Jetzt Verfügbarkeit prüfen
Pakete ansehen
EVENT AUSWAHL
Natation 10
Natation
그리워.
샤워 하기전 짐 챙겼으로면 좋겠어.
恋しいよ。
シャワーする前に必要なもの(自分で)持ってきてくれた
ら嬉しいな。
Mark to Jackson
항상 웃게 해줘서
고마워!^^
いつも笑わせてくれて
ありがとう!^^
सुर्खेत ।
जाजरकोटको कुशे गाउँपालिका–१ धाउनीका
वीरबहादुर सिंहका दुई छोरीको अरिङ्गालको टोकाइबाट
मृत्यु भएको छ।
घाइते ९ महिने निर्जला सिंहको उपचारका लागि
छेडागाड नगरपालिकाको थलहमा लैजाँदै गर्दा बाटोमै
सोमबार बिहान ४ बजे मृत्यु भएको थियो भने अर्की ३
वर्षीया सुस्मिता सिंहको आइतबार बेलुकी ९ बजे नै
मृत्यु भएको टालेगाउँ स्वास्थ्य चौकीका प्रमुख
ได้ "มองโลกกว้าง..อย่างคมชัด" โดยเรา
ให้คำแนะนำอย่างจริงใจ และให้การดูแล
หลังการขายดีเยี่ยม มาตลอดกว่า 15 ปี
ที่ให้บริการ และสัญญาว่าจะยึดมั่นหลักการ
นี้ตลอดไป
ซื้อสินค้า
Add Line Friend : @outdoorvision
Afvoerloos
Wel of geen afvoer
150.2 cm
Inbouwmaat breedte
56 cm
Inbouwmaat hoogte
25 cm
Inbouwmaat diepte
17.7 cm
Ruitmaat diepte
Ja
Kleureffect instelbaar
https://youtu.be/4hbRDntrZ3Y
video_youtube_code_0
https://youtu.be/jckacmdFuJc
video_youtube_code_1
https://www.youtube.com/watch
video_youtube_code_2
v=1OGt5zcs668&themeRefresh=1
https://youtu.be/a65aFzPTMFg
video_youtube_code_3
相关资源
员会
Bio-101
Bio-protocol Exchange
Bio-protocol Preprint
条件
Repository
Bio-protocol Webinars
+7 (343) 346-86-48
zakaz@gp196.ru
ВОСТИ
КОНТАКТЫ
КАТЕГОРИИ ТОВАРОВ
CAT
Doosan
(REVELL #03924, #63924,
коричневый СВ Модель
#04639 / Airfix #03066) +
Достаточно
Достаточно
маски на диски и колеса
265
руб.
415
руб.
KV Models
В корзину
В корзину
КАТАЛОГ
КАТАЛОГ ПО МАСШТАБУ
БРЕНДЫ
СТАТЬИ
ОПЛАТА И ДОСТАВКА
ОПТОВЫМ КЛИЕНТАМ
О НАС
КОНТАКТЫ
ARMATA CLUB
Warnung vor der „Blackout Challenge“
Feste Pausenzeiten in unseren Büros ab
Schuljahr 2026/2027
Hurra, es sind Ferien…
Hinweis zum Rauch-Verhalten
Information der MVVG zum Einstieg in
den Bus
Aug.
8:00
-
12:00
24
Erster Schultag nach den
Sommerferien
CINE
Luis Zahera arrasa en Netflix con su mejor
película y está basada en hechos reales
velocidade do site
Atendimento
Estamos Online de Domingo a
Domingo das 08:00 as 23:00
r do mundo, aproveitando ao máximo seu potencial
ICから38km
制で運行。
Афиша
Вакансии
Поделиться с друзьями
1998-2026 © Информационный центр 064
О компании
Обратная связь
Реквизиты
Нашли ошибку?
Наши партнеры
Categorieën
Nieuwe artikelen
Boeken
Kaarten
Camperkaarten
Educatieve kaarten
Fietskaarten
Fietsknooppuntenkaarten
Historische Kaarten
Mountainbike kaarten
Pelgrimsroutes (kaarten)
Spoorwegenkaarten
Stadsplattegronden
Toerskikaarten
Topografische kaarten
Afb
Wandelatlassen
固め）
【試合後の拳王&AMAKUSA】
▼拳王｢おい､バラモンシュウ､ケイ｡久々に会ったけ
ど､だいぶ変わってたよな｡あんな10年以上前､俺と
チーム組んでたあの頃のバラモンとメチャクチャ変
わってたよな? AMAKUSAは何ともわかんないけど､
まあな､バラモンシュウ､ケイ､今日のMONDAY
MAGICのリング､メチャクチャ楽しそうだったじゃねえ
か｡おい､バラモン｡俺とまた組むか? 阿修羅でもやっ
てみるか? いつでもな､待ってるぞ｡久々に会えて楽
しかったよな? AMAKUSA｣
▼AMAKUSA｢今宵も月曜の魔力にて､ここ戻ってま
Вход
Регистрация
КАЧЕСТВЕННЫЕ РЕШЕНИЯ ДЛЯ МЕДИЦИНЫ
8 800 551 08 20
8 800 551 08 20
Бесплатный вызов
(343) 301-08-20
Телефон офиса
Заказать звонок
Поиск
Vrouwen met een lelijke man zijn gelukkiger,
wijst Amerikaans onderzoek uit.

========================================================================

Keeping every line exactly as it is, copy all the records.

Jetzt Verfügbarkeit prüfen
Pakete ansehen
EVENT AUSWAHL
Natation 10
Natation
그리워.
샤워 하기전 짐 챙겼으로면 좋겠어.
恋しいよ。
シャワーする前に必要なもの(自分で)持ってきてくれた
ら嬉しいな。
Mark to Jackson
항상 웃게 해줘서
고마워!^^
いつも笑わせてくれて
ありがとう!^^
सुर्खेत ।
जाजरकोटको कुशे गाउँपालिका–१ धाउनीका
वीरबहादुर सिंहका दुई छोरीको अरिङ्गालको टोकाइबाट
मृत्यु भएको छ।
घाइते ९ महिने निर्जला सिंहको उपचारका लागि
छेडागाड नगरपालिकाको थलहमा लैजाँदै गर्दा बाटोमै
सोमबार बिहान ४ बजे मृत्यु भएको थियो भने अर्की ३
वर्षीया सुस्मिता सिंहको आइतबार बेलुकी ९ बजे नै
मृत्यु भएको टालेगाउँ स्वास्थ्य चौकीका प्रमुख
ได้ "มองโลกกว้าง..อย่างคมชัด" โดยเรา
ให้คำแนะนำอย่างจริงใจ และให้การดูแล
หลังการขายดีเยี่ยม มาตลอดกว่า 15 ปี
ที่ให้บริการ และสัญญาว่าจะยึดมั่นหลักการ
นี้ตลอดไป
ซื้อสินค้า
Add Line Friend : @outdoorvision
Afvoerloos
Wel of geen afvoer
150.2 cm
Inbouwmaat breedte
56 cm
Inbouwmaat hoogte
25 cm
Inbouwmaat diepte
17.7 cm
Ruitmaat diepte
Ja
Kleureffect instelbaar
https://youtu.be/4hbRDntrZ3Y
video_youtube_code_0
https://youtu.be/jckacmdFuJc
video_youtube_code_1
https://www.youtube.com/watch
video_youtube_code_2
v=1OGt5zcs668&themeRefresh=1
https://youtu.be/a65aFzPTMFg
video_youtube_code_3
相关资源
员会
Bio-101
Bio-protocol Exchange
Bio-protocol Preprint
条件
Repository
Bio-protocol Webinars
+7 (343) 346-86-48
zakaz@gp196.ru
ВОСТИ
КОНТАКТЫ
КАТЕГОРИИ ТОВАРОВ
CAT
Doosan
(REVELL #03924, #63924,
коричневый СВ Модель
#04639 / Airfix #03066) +
Достаточно
Достаточно
маски на диски и колеса
265
руб.
415
руб.
KV Models
В корзину
В корзину
КАТАЛОГ
КАТАЛОГ ПО МАСШТАБУ
БРЕНДЫ
СТАТЬИ
ОПЛАТА И ДОСТАВКА
ОПТОВЫМ КЛИЕНТАМ
О НАС
КОНТАКТЫ
ARMATA CLUB
Warnung vor der „Blackout Challenge“
Feste Pausenzeiten in unseren Büros ab
Schuljahr 2026/2027
Hurra, es sind Ferien…
Hinweis zum Rauch-Verhalten
Information der MVVG zum Einstieg in
den Bus
Aug.
8:00
-
12:00
24
Erster Schultag nach den
Sommerferien
CINE
Luis Zahera arrasa en Netflix con su mejor
película y está basada en hechos reales
velocidade do site
Atendimento
Estamos Online de Domingo a
Domingo das 08:00 as 23:00
r do mundo, aproveitando ao máximo seu potencial
ICから38km
制で運行。
Афиша
Вакансии
Поделиться с друзьями
1998-2026 © Информационный центр 064
О компании
Обратная связь
Реквизиты
Нашли ошибку?
Наши партнеры
Categorieën
Nieuwe artikelen
Boeken
Kaarten
Camperkaarten
Educatieve kaarten
Fietskaarten
Fietsknooppuntenkaarten
Historische Kaarten
Mountainbike kaarten
Pelgrimsroutes (kaarten)
Spoorwegenkaarten
Stadsplattegronden
Toerskikaarten
Topografische kaarten
Afb
Wandelatlassen
固め）
【試合後の拳王&AMAKUSA】
▼拳王｢おい､バラモンシュウ､ケイ｡久々に会ったけ
ど､だいぶ変わってたよな｡あんな10年以上前､俺と
チーム組んでたあの頃のバラモンとメチャクチャ変
わってたよな? AMAKUSAは何ともわかんないけど､
まあな､バラモンシュウ､ケイ､今日のMONDAY
MAGICのリング､メチャクチャ楽しそうだったじゃねえ
か｡おい､バラモン｡俺とまた組むか? 阿修羅でもやっ
てみるか? いつでもな､待ってるぞ｡久々に会えて楽
しかったよな? AMAKUSA｣
▼AMAKUSA｢今宵も月曜の魔力にて､ここ戻ってま
Вход
Регистрация
КАЧЕСТВЕННЫЕ РЕШЕНИЯ ДЛЯ МЕДИЦИНЫ
8 800 551 08 20
8 800 551 08 20
Бесплатный вызов
(343) 301-08-20
Телефон офиса
Заказать звонок
Поиск
Vrouwen met een lelijke man zijn gelukkiger,
wijst Amerikaans onderzoek uit.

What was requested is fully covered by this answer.